There' are about 2500 coupons. Indeed, the whole land is a vast archeological reservation that protects the legacy of antique civilisations. It is of course not possible to describe in a single item and show all of Myanmar's thousand different symbols and symbols in a single series. Therefore we only want to tell you about the most prominent memorial, the Shwedagon Pagoda (Stupa).
It is a cupola symbolising Buddha's teaching. Myanmar's main city, Yangon (Rangoon), is known for the country's most celebrated Stupa, the Shwedagon Pagoda, along with a sanctuary area. Its name comes from "Shwe" (Burmese for "gold") and "Dagon" (in former times this village was located where the Yangon of today exists).
But they were able to supply part of the holy treasury - they took eight heads of the Buddha founder's hair to Myanmar. Shwedagon is the only shrine in the worid with four Buddhistic remains of such great value. Digging a pit on a mound near Dagon, building a grave and covering it with a gold flag.

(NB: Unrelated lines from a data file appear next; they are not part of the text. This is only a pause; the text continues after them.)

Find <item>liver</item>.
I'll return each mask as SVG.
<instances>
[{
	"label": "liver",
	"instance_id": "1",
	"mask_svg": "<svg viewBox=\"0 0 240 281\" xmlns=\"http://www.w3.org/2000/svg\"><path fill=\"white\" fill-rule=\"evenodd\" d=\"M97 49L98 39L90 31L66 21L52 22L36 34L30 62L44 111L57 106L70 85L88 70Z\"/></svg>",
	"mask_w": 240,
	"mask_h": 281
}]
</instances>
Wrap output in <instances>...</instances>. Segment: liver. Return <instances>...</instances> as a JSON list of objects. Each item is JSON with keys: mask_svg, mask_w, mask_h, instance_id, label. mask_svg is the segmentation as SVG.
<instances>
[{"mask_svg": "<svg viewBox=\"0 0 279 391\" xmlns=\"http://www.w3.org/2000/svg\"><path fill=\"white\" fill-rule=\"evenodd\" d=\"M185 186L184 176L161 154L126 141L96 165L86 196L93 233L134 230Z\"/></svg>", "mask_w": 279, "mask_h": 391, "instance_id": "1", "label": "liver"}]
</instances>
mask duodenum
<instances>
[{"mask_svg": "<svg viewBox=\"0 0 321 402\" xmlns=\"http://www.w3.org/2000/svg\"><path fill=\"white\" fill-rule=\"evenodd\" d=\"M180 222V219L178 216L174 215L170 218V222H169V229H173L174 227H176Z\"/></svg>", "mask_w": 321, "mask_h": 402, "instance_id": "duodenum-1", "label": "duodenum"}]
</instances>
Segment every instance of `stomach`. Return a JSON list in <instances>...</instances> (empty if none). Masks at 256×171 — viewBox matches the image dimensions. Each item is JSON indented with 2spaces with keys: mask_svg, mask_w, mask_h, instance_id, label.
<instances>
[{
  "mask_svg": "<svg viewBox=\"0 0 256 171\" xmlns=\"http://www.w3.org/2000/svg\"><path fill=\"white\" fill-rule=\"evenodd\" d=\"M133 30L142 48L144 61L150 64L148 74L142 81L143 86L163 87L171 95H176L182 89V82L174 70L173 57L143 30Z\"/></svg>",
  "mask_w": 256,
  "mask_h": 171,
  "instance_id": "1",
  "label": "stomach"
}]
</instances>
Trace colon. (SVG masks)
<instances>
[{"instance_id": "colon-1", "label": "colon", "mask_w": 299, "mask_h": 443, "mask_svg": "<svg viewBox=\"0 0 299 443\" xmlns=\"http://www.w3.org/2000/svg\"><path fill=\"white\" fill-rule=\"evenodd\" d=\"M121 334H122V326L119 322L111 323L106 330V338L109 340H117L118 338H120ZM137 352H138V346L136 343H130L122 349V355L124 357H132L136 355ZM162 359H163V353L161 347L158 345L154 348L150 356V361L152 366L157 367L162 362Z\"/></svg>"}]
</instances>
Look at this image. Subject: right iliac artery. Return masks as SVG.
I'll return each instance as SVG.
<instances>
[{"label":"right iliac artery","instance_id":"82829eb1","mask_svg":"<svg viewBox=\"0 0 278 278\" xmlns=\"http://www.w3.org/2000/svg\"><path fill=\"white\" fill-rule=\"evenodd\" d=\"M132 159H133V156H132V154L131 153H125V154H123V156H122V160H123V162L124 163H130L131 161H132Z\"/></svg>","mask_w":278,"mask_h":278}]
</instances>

On top of this, several Stupa's were made of different materials: gold, argentine, pewter, copper, plumb, marmor, steel and bricks. Only in 1774 did the Shwedagon Pagoda reach its present altitude. Following several alterations by King Hsinbyushin, it reaches a level of 99 metres above the table.
Simultaneously, the Shwedagon pit began to look as it does now. The sixty-eight stupa are all gilt, while the shwedagon itself is covered with gilt panels from top to bottom. 8, 000 pieces of gilt, 5000 jewels, 2000 gems and semi-precious gems were used to adorn the principal page.
It is not astonishing that the stupa has been looted over the years and some parts, such as the three hundred year old jewelled church belltower, are now doomed. But the Shwedagon Pagoda in Myanmar has lived to see our day in its full splendour. On the circumference of the Temples hang wood flail clocks in the vicinity.
Myanmar's emblem symbolizes this nation like the Moscow Kremlin Russia or Mount Fuji Japan. Shwedagon Temples is one of the biggest architectonic complexes not only in Myanmar, but throughout Southeast Asia. One can always see the gold skittle of the main stupa tens of kilometres from Yangon, both from the ocean and from the countryside.
To get to the cloakroom you have to go up the highest mountain.